A bundled package is just a package compressed into a single file. By convention, R package extension is .tar.gz. The first one (.tar) is for the reduction in one single file, and the second one (.gz) is compressed with gzip. Like the previous state, it’s again not associated to any OS and it’s more a means of transportation for your package. If you are familiar with the package available on CRAN, you should see in a package description page on the CRAN website the item Package source with an associated .tar.gz file, which is the bundle version of the package.

If you decompress a bundle, you will find 3 differences with a source package structure:

  • If you have vignettes (we will discuss that during the section of the documentation), they have been rendered an appear below the repositories inst/doc/ with an index in the build repository.
  • During the development phase, you can use temporary files for example increase the compilation time. These files are never found in a bundle.
  • To finish, all the files listed into the .Rbuildignore of a source package is not included in the bundle because by definition there are excluded from the package compilation.

6.3 Binary package

This next state is the first one where you have the integration of the OS specification. If you want to share your package without any package development tools mandatory for the user, you need to provide it with a binary package. Like a bundled package, a binary package is a single file but as a user you have to choose the correct one for your OS. Normally you should find two kinds of binary package extensions, one .tgz for macOS and another .zip for Windows. On Linux, you have to install tools necessary to .tar.gz files but some recent resource like Posit Public Package Manager provide to Linux user access to binary packages just like the other OS.

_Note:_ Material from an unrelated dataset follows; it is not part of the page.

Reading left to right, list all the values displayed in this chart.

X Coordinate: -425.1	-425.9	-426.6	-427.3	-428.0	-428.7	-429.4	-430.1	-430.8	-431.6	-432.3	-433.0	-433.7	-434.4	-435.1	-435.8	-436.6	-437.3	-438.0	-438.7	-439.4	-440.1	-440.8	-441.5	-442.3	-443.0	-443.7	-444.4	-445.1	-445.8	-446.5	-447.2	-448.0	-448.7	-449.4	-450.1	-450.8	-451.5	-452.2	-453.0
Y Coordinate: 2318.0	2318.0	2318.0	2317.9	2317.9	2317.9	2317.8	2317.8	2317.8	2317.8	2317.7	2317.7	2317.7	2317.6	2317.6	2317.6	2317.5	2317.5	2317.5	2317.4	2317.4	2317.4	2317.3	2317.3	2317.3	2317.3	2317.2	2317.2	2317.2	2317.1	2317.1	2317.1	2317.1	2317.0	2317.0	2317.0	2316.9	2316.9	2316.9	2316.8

We don’t go deeper into the internal structure of a binary package but be aware that is structure is very different than a source and bundled packages and if you want to go deeper you can find a very nice comparative between the three here.

6.4 Installed package

An installed package is a binary package that’s been decompressed into a package library (see section below). This is what happens when you use the function install.packages(). At this moment and it’s practically sure that you have already some troubles in the past, it could be complicated to reinstall a package already used in the current R session. Sometime you have popups associated to “need of compilation”, restart a fresh session or again question related to take a package from sources because the version is more updated that the one that you have selected. There don’t have a perfect solution by when troubleshooting, Windows users should strive to install packages in a clean R session, with as few packages loaded as possible. Regarding the popup question of taking the package from the source because the version is higher, I suggest doing that only if you know what you are doing, for example if you want a specific process or function developed so far only on the source.

If you have a lot of troubles with packages installations and update, remind of the pak [1] package. We used it before to check our package name, but he provides a good and powerful alternative to install.packages(). Use it with caution because it is a relative newcomer, but we are certainly using it more and more in our personal workflows (in the GitHub action that we see after for example).

6.5 In-memory package

Everyone how used R used this state all the time, thought the command library(). When you use that, you loaded the package associated into the memory (and for the R session) and in addition, attached the package to the search path. We will see after the difference between loading and attaching package when we talk about the “hell” of dependencies (it’s a very important thing when you writing package).

To conclude this part, did not confuse the word library and package. Sometime people talk about a package as a library with for example “I use the library DBI to dealing with my database”. A library is just like if the name suggests an element which containing installed packages, just like a library “in the world” contain books. Most of the time it is not a problem because people will understand anyway, but the distinction is important and useful as you develop package.